# [WORK INSTRUCTION]
Exact copies of all the entries are required.

Content starts

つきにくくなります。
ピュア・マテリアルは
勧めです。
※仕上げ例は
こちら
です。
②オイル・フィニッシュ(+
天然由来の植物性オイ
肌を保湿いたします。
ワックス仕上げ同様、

Content ends

# [SOLUTION FOR THIS EXERCISE]
つきにくくなります。
ピュア・マテリアルは
勧めです。
※仕上げ例は
こちら
です。
②オイル・フィニッシュ(+
天然由来の植物性オイ
肌を保湿いたします。
ワックス仕上げ同様、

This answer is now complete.